Success for me is finishing the project and really feeling happy with the end result. I’m very good at knowing when to stop, and I have a crew of friends that I bounce things off. Even students now, there are certain students who are on the next level, right, “How do you like this?” They’re bringing these super fresh ears, they’re super young. A friend of mine recently was like, “It would be cool if you dropped that part out in the middle. I was like, “Oh snap.” I always tell them be truthful, be honest. You’re not being graded or anything. Satisfaction to me is finishing the project and being extremely happy with it. Putting it out into the world, it takes on a life of its own. Know what I mean? I have no attachment, any more, to the end result.
Back in the day, when I was younger, you’re starting out in music like, “I want to blow up, I want to be in every magazine.” That’s when you set yourself up for a lot of disappointment, when you have these expectations. Listen, expectations are good because you need goals, especially when you’re young, you need these goals to push your artistry to a higher level. When you’re young it’s good to have these goals that encompass a lot of other people rather than just yourself. As I grow older, it’s my own goals, my own personal goals that resonate with me. It’s like, “Man, I worked with Tyshawn and it’s killer.” If it never comes out, it’s cool, but we have this machine, we have this system where we can put things out so let’s do it. Who knows where it’s going to go? Once you detach from it, the cosmos takes it to where it’s supposed to be.
A big part of your process is being a good person. You haven’t burned bridges and you have a large network of friends and community. It seems like the people you’ve worked with from a variety of different parts of your life, you can still work with, and you can still call on when you need to do so.
When we discuss these different movements within the Blacktronika course it always goes back to community. We were talking to Juan Atkins, Carl Craig, Waajeed and they were saying how maybe Derrick May had the 909 or 808, and Juan would have a Juno, and they would share this stuff amongst the community. This happened a lot with drum and bass, with all of these genres, because of limited resources and access. That really resonates through the class. I noticed a lot of my students, they’re creating these small communities around the music they’re doing. They’re building these little musical ecosystems. The music is different, but the community-based organic growth of the sound is very cool.
One thing I noticed during our conversation: Obviously you’re proud of the work you do, but you’re open to suggestions and feedback from colleagues and students and you don’t have an ego about it. When you’re a person who’s like, “This is the only way it happens,” you’re cancelling out all these other ideas and voices, and it’s harder to get people to collaborate and harder to have a community.

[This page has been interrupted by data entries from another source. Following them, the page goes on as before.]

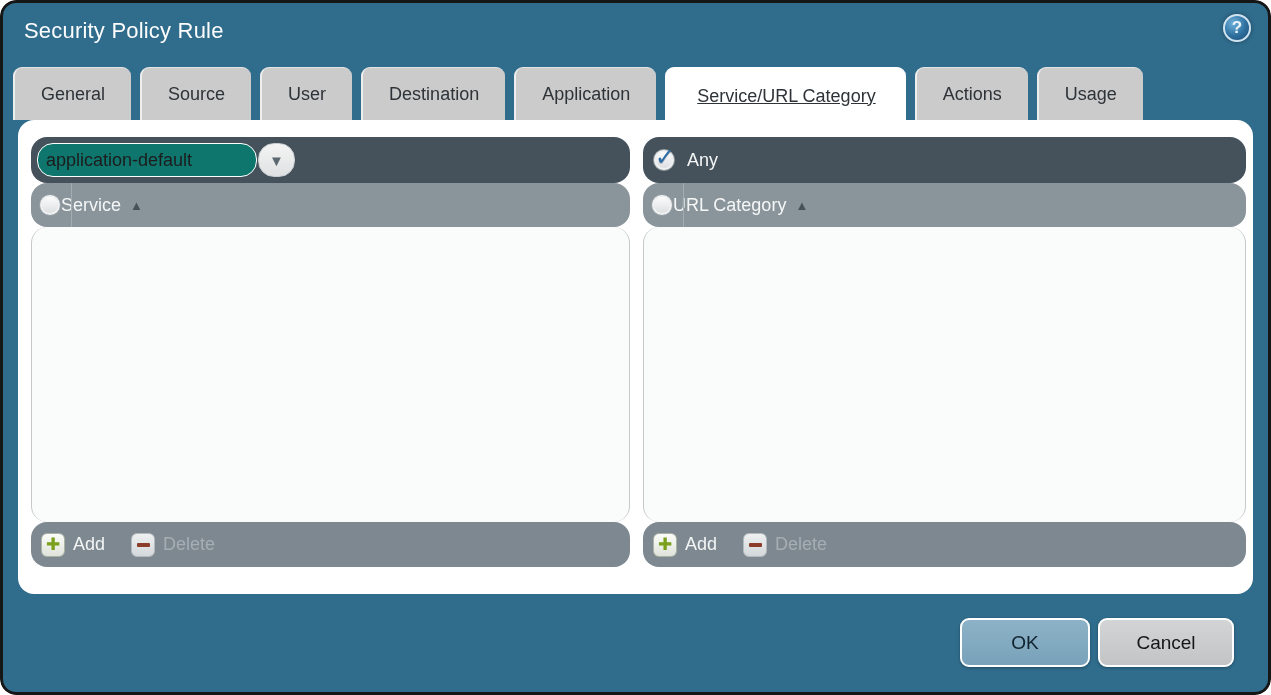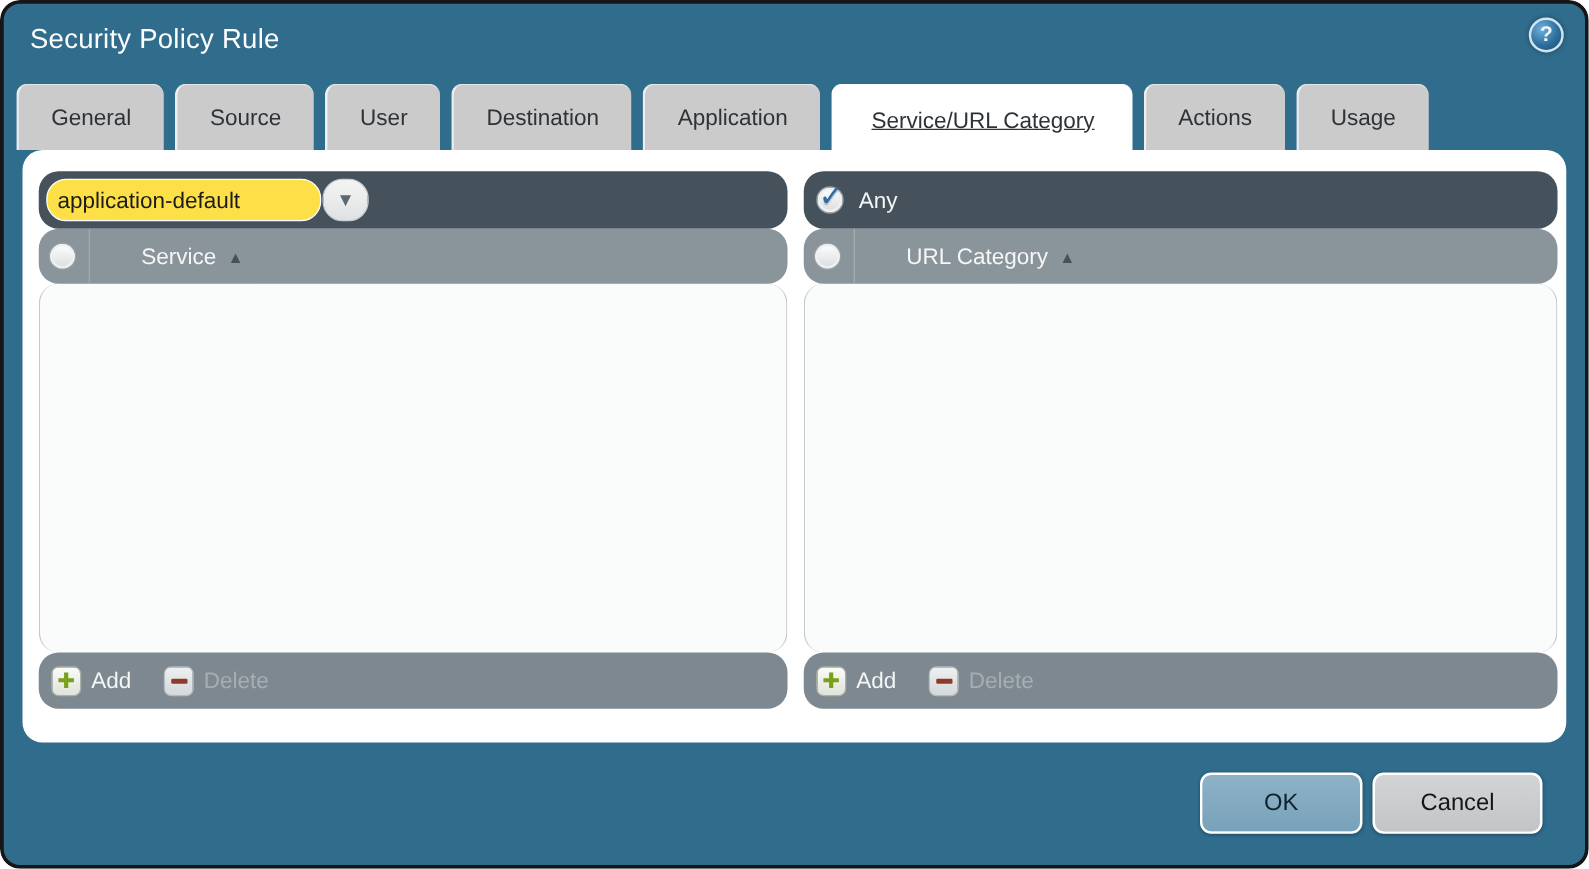--- a/index.html
+++ b/index.html
@@ -78,21 +78,21 @@
   .panel-footer {
     height:45px; background:#7d8890; flex:0 0 auto;
     display:flex; align-items:center; padding:0 10px; gap:26px;
   }
 
   
   .combo { display:flex; align-items:center; }
   .combo-input {
     width:220px; height:34px; border:1px solid #ffffff; outline:none;
     font-family:"Liberation Sans",sans-serif; font-size:18px; color:#1c1c1c;
-    padding:8px 8px; background:#fde047;
+    padding:8px 8px; background:#0f766e;
   }
   .combo-btn {
     width:37px; height:34px; margin-left:1px;
     background:linear-gradient(#f4f4f4,#dfe1e2);
     border:1px solid #c9cdcf;
     display:flex; align-items:center; justify-content:center;
     color:#5c6870; font-size:15px; cursor:pointer;
   }
 
   
@@ -108,21 +108,21 @@
     color:#2b6ca6; font-size:24px; font-weight:bold;
     text-shadow:0 1px 1px rgba(0,0,0,.25);
   }
   .header-checkbox { margin-left:8px; }
 
   .header-divider {
     position:absolute; left:40px; top:0; bottom:0;
     width:1px; background:#a3acb1;
   }
   .header-label {
-    margin-left:52px; color:#f5f7f7; font-size:18px;
+    color:#f5f7f7; font-size:18px;
     display:flex; align-items:center; gap:9px;
   }
   .sort-icon { color:#46525a; font-size:13px; }
 
   .any-label { margin-left:12px; color:#f5f7f7; font-size:18px; }
 
   
   .tool-btn { display:flex; align-items:center; gap:8px; cursor:pointer; }
   .tool-icon {
     width:24px; height:24px; border-radius:6px;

Absolutely. You have to be fluid. You have to flow with things. There have been certain projects I had it all kind of mapped out. It was very specific. They were very specific goals. I was also younger. There’s something to be said about that, too. That worked out really well. I would say they’re my biggest records commercially, and it was very intentional. Very intentional. As I got older I thought, “All right, I did that. Okay, now I’m free to do whatever I want.”
King Britt Recommends:
King Britt Top 5 Influences on Creative Practice
Mediation and Gratitude: Essential ritual every morning and now evenings
Watching films: One of the most influential rituals. I love going to the movies but also embrace the online archives like Mubi/Criterion. Informs my music tremendously.

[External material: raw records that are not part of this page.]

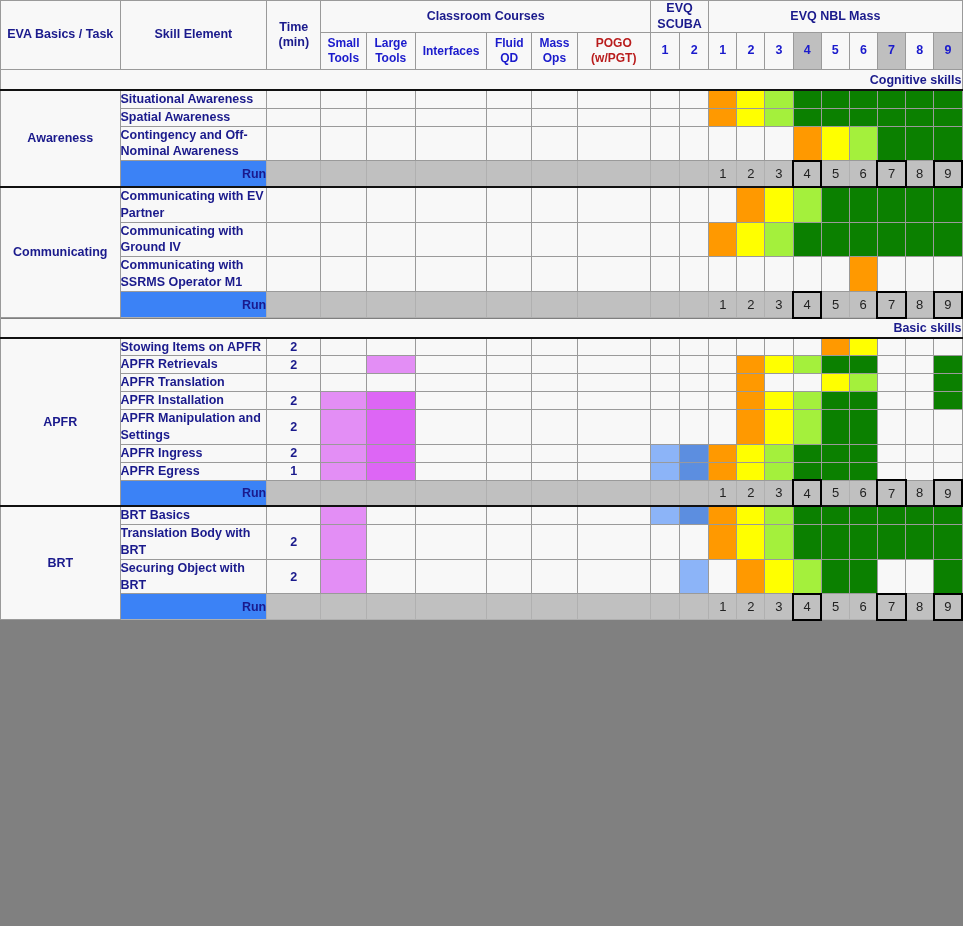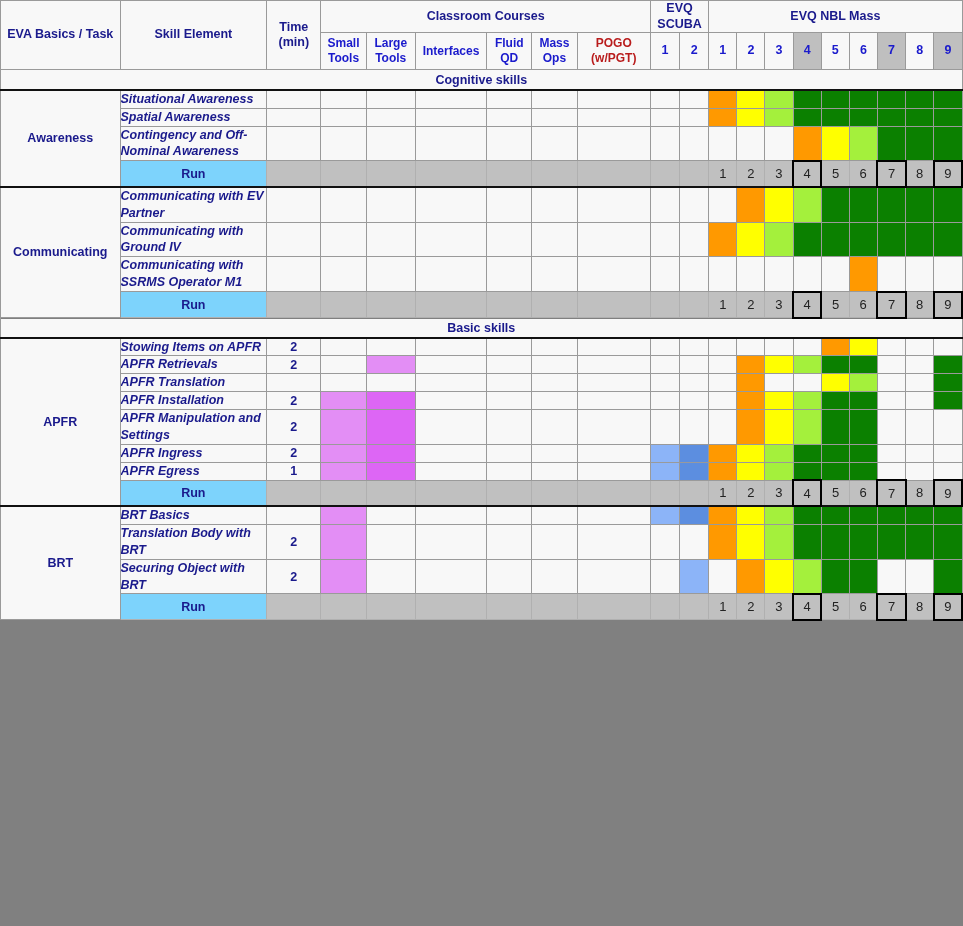--- a/index.html
+++ b/index.html
@@ -49,21 +49,21 @@
     padding:3px 2px;
   }
   th.hdr.pogo{ color:#b91c1c; }
   th.hdr.runnum{ font-size:12.5px; color:#1a1acc; padding:4px 0; }
   th.hdr.runnum.shade{ background:#bfbfbf; }
 
   
   td.band{
     background:#808080;
     color:#ffffff;
-    text-align:center;
+    text-align:right;
     font-weight:bold;
     font-size:12.5px;
     height:20px;
     border:1px solid #808080;
     border-top:2px solid #111;
     border-bottom:2px solid #111;
   }
   
   td.group{
     background:#c0c0c0;
@@ -77,42 +77,41 @@
   }
   
   td.elem{
     text-align:left;
     padding:4px 6px;
     background:#fbfbfb;
     color:#1a1a8c;
     line-height:1.35;
     font-weight:bold;
     font-size:12.5px;
-    font-style:italic;
   }
   td.time{
     text-align:center;
     background:#fbfbfb;
     color:#333333;
     font-weight:normal;
     font-size:12.5px;
   }
   td.cell{ background:#fbfbfb; }
 
   
   tr.runrow td{
     background:#c0c0c0;
     border:1px solid #b0b0b0;
     height:26px;
   }
   tr.runrow td.runlabel{
-    text-align:center;
+    text-align:right;
     color:#1a1a8c;
     font-weight:bold;
-    background:#7dd3fc;
+    background:#3b82f6;
   }
   tr.runrow td.runnum{
     text-align:center;
     color:#222222;
     font-weight:normal;
     font-size:13px;
     background:#c0c0c0;
   }
   tr.runrow td.runnum.boxed{
     border:2px solid #000000;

Digital digging: utilizing all online streaming platforms to constantly find new sounds, music to play and sometimes sample (sounds only)
Teaching: The beauty of being a professor is re-learning everything I know and articulating it in a way that my students can grasp, while also creating a wonderful experience. I’ve become a better person though teaching.
Studio: Having a studio where everything works and my creative flow is just that, flow.